「取れたから縫わなきゃ」ボロボロになったカバンの写真を投稿。数時間後、届いた一文に恐怖
取れた持ち手を、何気なく載せただけだった
私には、長く応援している人がいる。
その人を応援するようになってから使っているかばんもあった。
ある日、家に帰ってから、そのかばんの持ち手の糸が切れていることに気づいた。
付け根の縫い目が、少しずつゆるんでいたらしい。
私は切れた部分の写真を撮って、普段使っている場所に短く書き込んだ。
「取れたから縫わなきゃ」
本当に、それだけだった。困ったとも、直してほしいとも書いていない。
自分で縫えばいいと思っていたし、独り言に近い感覚だった。
すると、同じ人を応援している友達が反応してくれた。
「私のも一回切れたよ」
「次はもっと丈夫な糸にしてもらわないとね」
「ほんとにね」
少し笑って、やり取りはそこで終わった。私はそのまま夕飯の支度を始め、書き込んだことも忘れかけていた。
数時間後、別の場所に一通届いた
驚いたのは、その数時間後だった。
書き込みをした場所とは別のところに、短い連絡が届いていた。
「その写真を消して。文句があるなら本人に言って」
連絡してきた相手が誰なのかは分かった。
同じ人を応援している方だった。
ただ、その方とは話したことがない。
会場で見かけることはあっても、親しくやり取りをするような関係ではなかった。
だからこそ、私は戸惑った。

● ● ● ● ● ● ●

**課題 A**
かばんの持ち手が切れた話の本文から、「自分で縫えばいいと思っていたし、独り言に近い感覚だった。」から「驚いたのは、その数時間後だった。」までを、一字一句たがえずに書き写してください。
**課題 B**
かばんの持ち手が切れた話の本文を、最後の文に続けて書き進めてください。
ここに続く項目は、本文の内容とは関係がありません。

**保存済みの項目**
● ● ● ● ● ● ●

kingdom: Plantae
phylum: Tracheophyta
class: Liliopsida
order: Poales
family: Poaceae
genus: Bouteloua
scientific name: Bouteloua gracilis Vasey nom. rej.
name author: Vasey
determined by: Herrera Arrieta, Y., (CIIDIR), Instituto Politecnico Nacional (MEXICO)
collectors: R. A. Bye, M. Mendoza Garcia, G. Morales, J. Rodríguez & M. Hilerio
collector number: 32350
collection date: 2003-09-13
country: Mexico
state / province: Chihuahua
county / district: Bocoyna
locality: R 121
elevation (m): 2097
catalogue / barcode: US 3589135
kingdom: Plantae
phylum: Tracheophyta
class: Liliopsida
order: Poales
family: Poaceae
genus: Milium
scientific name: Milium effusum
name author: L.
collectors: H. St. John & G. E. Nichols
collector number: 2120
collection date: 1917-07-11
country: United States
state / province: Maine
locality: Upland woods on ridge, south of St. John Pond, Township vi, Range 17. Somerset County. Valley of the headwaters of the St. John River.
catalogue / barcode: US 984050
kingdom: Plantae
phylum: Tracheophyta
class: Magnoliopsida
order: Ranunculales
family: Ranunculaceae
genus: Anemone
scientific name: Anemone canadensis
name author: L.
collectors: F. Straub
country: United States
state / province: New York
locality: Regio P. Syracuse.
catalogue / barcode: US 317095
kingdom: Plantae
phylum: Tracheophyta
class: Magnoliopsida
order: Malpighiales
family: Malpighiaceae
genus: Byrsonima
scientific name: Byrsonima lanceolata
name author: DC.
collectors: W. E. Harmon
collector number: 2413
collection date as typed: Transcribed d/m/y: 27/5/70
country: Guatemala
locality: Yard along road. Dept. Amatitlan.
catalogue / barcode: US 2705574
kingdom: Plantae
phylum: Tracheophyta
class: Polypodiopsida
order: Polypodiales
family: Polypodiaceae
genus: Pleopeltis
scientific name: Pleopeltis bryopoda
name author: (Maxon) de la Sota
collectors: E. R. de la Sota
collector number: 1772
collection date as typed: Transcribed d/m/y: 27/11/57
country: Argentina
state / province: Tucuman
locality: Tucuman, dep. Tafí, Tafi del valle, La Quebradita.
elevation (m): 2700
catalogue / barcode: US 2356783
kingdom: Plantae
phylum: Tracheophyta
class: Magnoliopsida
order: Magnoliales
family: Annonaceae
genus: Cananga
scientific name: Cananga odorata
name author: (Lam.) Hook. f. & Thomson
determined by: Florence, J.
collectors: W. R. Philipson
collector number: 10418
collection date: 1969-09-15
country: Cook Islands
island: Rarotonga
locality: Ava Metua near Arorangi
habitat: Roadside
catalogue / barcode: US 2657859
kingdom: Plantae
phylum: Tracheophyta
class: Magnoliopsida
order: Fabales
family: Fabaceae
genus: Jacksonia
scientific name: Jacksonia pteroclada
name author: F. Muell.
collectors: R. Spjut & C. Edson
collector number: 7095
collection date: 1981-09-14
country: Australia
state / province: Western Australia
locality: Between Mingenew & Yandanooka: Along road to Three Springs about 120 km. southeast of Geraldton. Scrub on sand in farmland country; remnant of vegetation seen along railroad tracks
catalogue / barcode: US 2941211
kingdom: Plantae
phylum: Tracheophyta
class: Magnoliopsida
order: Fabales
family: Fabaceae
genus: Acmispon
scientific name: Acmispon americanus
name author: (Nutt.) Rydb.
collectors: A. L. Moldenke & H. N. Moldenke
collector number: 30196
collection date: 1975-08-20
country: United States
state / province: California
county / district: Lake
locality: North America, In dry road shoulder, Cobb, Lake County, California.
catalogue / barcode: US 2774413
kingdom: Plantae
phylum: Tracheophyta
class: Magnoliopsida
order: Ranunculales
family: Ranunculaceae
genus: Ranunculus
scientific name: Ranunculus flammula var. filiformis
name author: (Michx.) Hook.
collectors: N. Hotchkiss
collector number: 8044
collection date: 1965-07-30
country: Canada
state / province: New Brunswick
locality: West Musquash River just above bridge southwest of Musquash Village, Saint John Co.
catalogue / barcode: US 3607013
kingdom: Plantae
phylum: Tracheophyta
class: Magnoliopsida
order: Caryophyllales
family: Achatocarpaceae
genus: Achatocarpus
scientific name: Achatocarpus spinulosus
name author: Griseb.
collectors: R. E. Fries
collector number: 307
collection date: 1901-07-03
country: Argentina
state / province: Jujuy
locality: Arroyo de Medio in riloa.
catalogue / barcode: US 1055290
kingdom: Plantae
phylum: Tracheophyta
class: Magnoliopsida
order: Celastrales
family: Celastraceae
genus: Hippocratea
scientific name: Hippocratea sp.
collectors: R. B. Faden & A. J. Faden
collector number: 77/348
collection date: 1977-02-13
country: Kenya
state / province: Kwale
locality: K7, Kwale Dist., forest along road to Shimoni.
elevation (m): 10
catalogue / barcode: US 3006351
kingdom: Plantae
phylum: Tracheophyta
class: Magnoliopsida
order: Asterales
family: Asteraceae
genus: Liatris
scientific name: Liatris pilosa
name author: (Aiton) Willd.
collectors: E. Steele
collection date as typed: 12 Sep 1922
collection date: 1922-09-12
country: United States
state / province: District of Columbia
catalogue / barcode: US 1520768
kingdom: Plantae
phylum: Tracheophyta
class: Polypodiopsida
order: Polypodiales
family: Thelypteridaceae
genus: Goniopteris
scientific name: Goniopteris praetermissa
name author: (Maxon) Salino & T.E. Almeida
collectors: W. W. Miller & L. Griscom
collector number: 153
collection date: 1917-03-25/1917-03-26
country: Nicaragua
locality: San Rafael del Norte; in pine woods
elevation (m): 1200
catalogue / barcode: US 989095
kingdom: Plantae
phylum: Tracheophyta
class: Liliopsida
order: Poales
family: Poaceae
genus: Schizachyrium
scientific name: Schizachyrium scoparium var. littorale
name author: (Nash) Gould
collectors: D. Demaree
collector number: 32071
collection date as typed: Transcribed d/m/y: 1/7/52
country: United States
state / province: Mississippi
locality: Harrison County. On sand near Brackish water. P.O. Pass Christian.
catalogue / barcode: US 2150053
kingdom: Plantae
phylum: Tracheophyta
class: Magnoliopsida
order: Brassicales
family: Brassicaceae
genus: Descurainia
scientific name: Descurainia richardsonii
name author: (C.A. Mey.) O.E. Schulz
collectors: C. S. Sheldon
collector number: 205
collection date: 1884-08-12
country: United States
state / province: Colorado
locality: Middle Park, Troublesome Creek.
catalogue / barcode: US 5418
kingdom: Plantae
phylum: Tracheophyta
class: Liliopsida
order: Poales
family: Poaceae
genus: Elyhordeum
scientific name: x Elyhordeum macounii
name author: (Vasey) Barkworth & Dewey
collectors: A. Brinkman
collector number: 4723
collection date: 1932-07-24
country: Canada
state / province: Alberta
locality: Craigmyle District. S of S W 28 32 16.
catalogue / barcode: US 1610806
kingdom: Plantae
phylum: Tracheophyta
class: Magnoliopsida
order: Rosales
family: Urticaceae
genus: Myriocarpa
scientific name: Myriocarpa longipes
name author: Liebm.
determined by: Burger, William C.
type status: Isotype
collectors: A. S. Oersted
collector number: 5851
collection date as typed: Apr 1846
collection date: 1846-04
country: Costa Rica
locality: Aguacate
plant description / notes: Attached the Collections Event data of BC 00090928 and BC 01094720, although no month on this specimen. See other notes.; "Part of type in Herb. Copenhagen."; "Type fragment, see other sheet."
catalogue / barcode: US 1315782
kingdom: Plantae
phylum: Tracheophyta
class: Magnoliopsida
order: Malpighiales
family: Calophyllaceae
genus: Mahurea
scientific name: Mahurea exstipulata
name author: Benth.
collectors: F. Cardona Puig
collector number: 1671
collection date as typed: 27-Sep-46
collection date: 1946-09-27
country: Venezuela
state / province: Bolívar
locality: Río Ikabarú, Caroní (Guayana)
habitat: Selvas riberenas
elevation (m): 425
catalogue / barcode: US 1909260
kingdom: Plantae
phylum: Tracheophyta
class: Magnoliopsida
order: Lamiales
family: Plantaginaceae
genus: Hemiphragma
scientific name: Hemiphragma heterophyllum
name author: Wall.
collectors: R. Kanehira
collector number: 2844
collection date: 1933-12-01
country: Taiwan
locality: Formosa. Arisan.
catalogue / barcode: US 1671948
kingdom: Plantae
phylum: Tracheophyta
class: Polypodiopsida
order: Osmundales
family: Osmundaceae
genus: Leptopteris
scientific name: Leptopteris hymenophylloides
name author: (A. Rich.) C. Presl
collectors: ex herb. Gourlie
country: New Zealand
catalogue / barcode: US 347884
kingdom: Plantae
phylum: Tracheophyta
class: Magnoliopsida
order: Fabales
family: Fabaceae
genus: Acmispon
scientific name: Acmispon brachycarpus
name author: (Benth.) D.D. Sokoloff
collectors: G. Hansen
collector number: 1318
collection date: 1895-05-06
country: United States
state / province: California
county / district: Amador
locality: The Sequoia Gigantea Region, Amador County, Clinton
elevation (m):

● ● ● ● ● ● ●

**想定される解答 A**
自分で縫えばいいと思っていたし、独り言に近い感覚だった。
すると、同じ人を応援している友達が反応してくれた。
「私のも一回切れたよ」
「次はもっと丈夫な糸にしてもらわないとね」
「ほんとにね」
少し笑って、やり取りはそこで終わった。私はそのまま夕飯の支度を始め、書き込んだことも忘れかけていた。
数時間後、別の場所に一通届いた
驚いたのは、その数時間後だった。

**想定される解答 B**
書き込みを見られたことよりも、連絡が来たことのほうが怖かった。
私の中では別々だった二つの場所が、相手の中ではつながっていたことになる。
しかも、私は誰かを責めたつもりもなかった。写したのは糸が切れた持ち手だけで、書いたのも「縫わなきゃ」という一言だけだった。
どう返せばいいのか分からず、私は返信をしなかった。揉めたくなかったので、書き込みだけを消した。
その後、同じ相手から連絡が来ることはなかった。会場で見かけることはあっても、今まで通り話すこともない。
かばんは自分で縫い直して、今も使っている。持ち手のところだけ、少し違う色の糸が残っている。
あの一通がどういう気持ちで送られたのかは、今も分からない。ただ、それ以来、何気ないことを書き込もうとしたときにも、一度手が止まるようになった。
あの人が、どうして私の二つの場所を結びつけていたのか。そのことだけは、今も分からないままだ。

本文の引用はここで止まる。